Ces sept minutes de musique survoltée occupent un rang privilégié entre la Suite scythe et la Deuxième Symphonie parmi les manifestations du “fauvisme” du compositeur. Mais comment mobiliser de pareils effectifs pour seulement sept minutes? Le texte de Balmont décrivant ces sept divinités implacables, face auxquelles il n’y a qu’une soumission terrifiée, contient des paroles sinistrement prophétiques quant on pense au futur destin du compositeur enfermé dans l’empire stalinien: “Ils rapetissent et le ciel et la terre, ils ferment des pays entiers comme on ferme une porte, ils moulent les peuples comme les peuples eux-mêmes moulent le grain...”. Brrr!

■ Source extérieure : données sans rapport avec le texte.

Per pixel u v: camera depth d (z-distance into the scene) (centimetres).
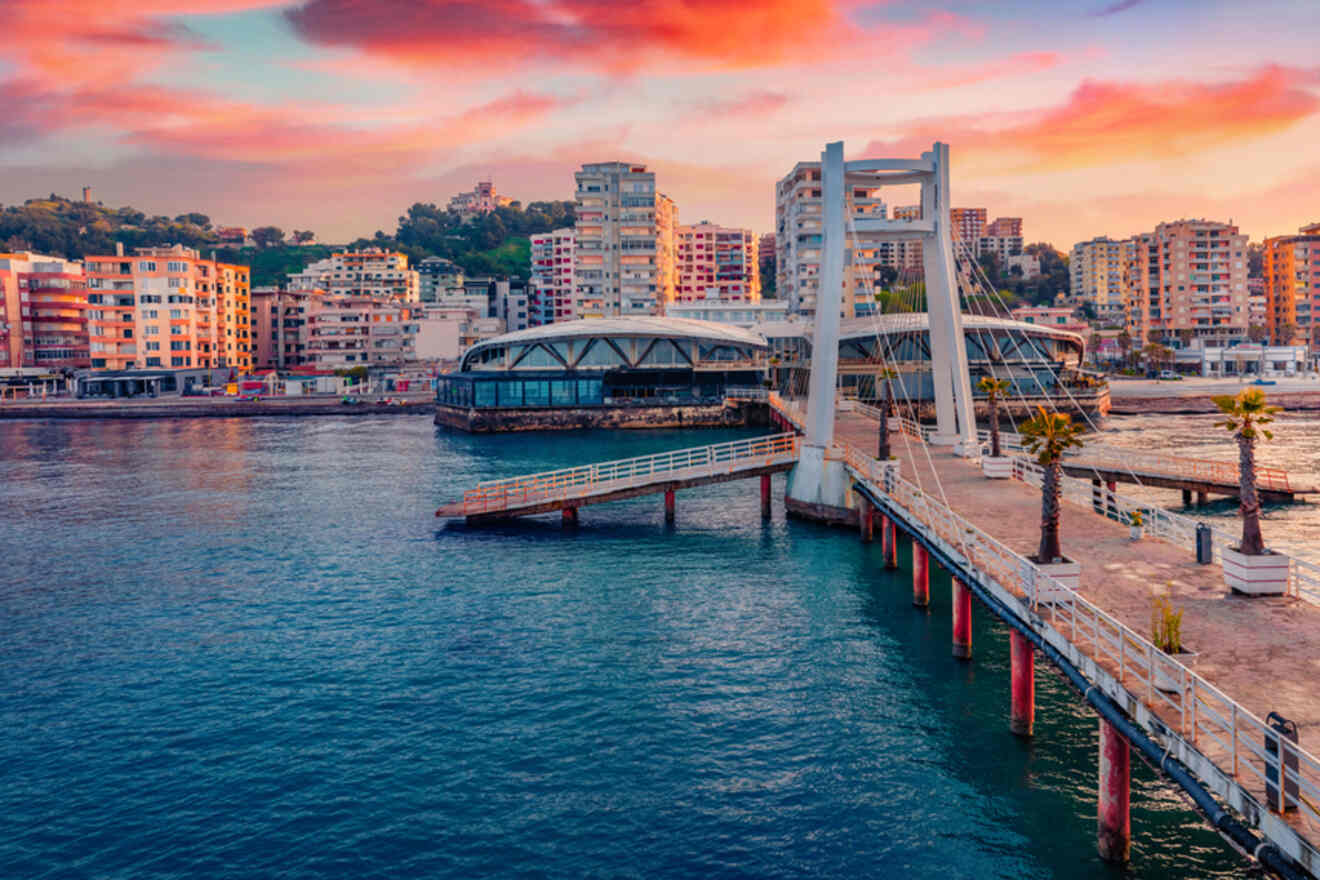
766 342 13962
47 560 5153
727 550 5141
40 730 2870
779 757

Dans sa naïveté et son immense volonté de bien faire vis-à-vis du régime dont il était à présent le citoyen, Prokofiev composa en 1936-37 une colossale Cantate pour le vingtième anniversaire de la Révolution d’Octobre, ajoutant aux solistes (parfois amplifiés par hauts-parleurs), aux choeurs, d’hommes et mixtes, et à un immense orchestre symphonique des fanfares, une formation d’accordéons, une autre de balalaïkas et une troisième de percussions. Mais l’oeuvre fut rejetée comme “formaliste” et inexécutable, et même sa création quinze ans après la mort du compositeur fut amputée du Finale, car écrite sur des paroles de Staline, désormais tombé en disgrâce posthume. Or, cette oeuvre n’est nullement un monstre, mais une fresque d’une stupéfiante maîtrise confirmant un génie inné de la Révolution, au sommet duquel on entend Lénine proclamer la victoire par mégaphone du haut d’une barricade, maîtrise déjà pleinement les techniques de montage qui triompheront dans la Bataille sur la glace d’Alexandre Newsky.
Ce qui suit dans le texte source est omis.